When I was in school, computer advances really did not touch us directly unless we were taking a computer class. Today, things are different.

Apple's work on MathML and SVG could help a lot of people, in a lot of ways.

Web is so quickly advancing - are you so quickly falling behind?

I have been using computers for several decades. I am used to change. I am used to the stillness that precedes the death of a technology, a product line, and a company.

And I take huge strides in the advancement of things in computing as a given.

I just do not expect them to be coming from the same organization all the time.

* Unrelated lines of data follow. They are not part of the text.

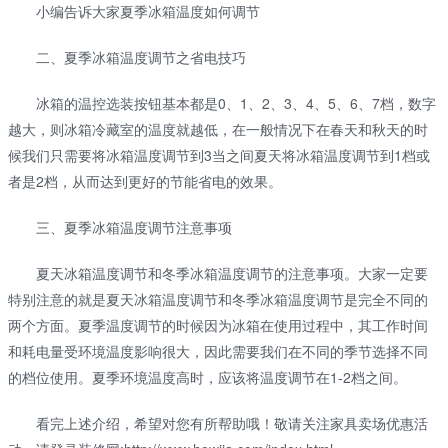
小编告诉大家夏季冰箱温度如何调节
二、夏季冰箱温度调节之省电技巧
冰箱的温控选装按钮基本都是0、1、2、3、4、5、6、7档，数字
越大，则冰箱冷藏室的温度就越低，在一般情况下在春天和秋天的时
候我们只需要将冰箱温度调节到3当之间夏天将冰箱温度调节到1档或
者是2档，从而达到更好的节能省电的效果。
三、夏季冰箱温度调节注意事项
夏天冰箱温度调节和冬季冰箱温度调节的注意事项。大家一定要
特别注意的就是夏天冰箱温度调节和冬季冰箱温度调节是完全不同的
两个方面。夏季温度调节的时候因为冰箱在使用过程中，其工作时间
和耗电量受环境温度影响很大，因此需要我们在不同的季节选择不同
的档位使用。夏季环境温度高时，应该将温度调节在1-2档之间。
看完上述介绍，希望对您有所帮助哦！敬请关注家具卖场优惠活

Organizations hit a ceiling, get locked in a groove, stuck in a rut - you know all the clichés. Well, clichés come from real life.

Linux has been around for a decade and a half - it is not stagnating. Richard Stallman has been creating text editors, C compilers, and a lot of the vital organs Linux developers all rely on for decades - he is not stagnating. Apple Computer has created the first super popular personal computer with color graphics, then the first popular personal computer with windows, icons, mouse, pointer, then breathed life into the digital music industry - they are not stagnating.

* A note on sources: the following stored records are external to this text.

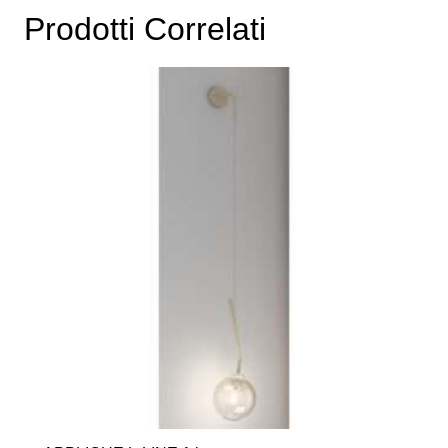
Prodotti Correlati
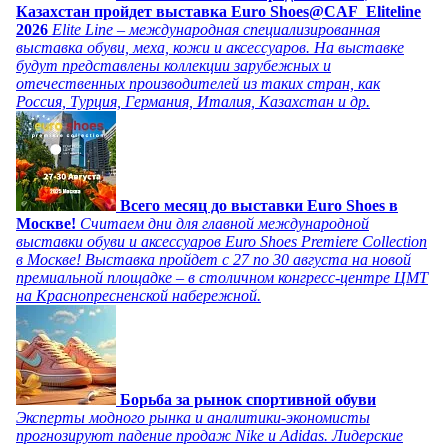
Казахстан пройдет выставка Euro Shoes@CAF_Eliteline
2026
Elite Line – международная специализированная
выставка обуви, меха, кожи и аксессуаров. На выставке
будут представлены коллекции зарубежных и
отечественных производителей из таких стран, как
Россия, Турция, Германия, Италия, Казахстан и др.
Всего месяц до выставки Euro Shoes в
Москве!
Считаем дни для главной международной
выставки обуви и аксессуаров Euro Shoes Premiere Collection
в Москве! Выставка пройдет с 27 по 30 августа на новой
премиальной площадке – в столичном конгресс-центре ЦМТ
на Краснопресненской набережной.
Борьба за рынок спортивной обуви
Эксперты модного рынка и аналитики-экономисты
прогнозируют падение продаж Nike и Adidas. Лидерские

Another thing that is not stagnating is Mozilla.

Back in the early half of the 1990s, NCSA at the UIUC created a series of useful tools including: Internet connectivity and a TELNET application for the Mac ...and NCSA Mosaic.

After that, the team of students who created NCSA Mosaic got hired as the founding employees of a west coast company called Netscape. Then Netscape created Mozilla, a start-from-scratch, open source, free web browser.

Mozilla embraced a lot of W3 recommendations created just as it was being created in the late 1990s and early 2000s. It did so about as quickly as the W3C technical recommendations were approved. Then, new recommendations came out. Mozilla implemented them too.

A couple years ago, Firefox came out. A year later, they released version 1.5 - adding support for even more modern web things.

This blog is not going to attempt to work with web browsers that were designed/written in the 1990s at all. If your browser came out in 2001, you are going to find that lots of posts here will not display properly in your browser. They will be missing content, the content will display wrong, or there will be an admonition somewhere in the content that tells you to get a more up-to-date browser.

If you want to read this blog without your old, beleaguered browser hobbling your efforts to browse - I suggest you get a better one. For instance, get Firefox.

The W3C has done some great work. They hammered out standard ways of doing things that all browsers makers could use. Firefox seems to have adopted more of them than any other browser at the moment. Apple is catching up - as are Opera, KDE Konqueror (for Linux), and even some little hand-held devices that are using Apple's open source WebKit.

There are other players in the race to the future. Some have dropped far behind. Others will probably join those in the lead now - one of these years. Maybe one day, all the browser makers will catch up with where these guys are today.

Anyone can use Firefox to look at this blog. All that is required is that you have a computer running Mac OS X or Windows 98 (or later). So I do not feel I am being exclusionary or elitist by using modern types of content in this blog.

I want to showcase what I can do and what anyone can see. That is as long as they do not mind spending 20 minutes updating their browser in order to catch up with half a decade of progress.

Personally, I would do that any day.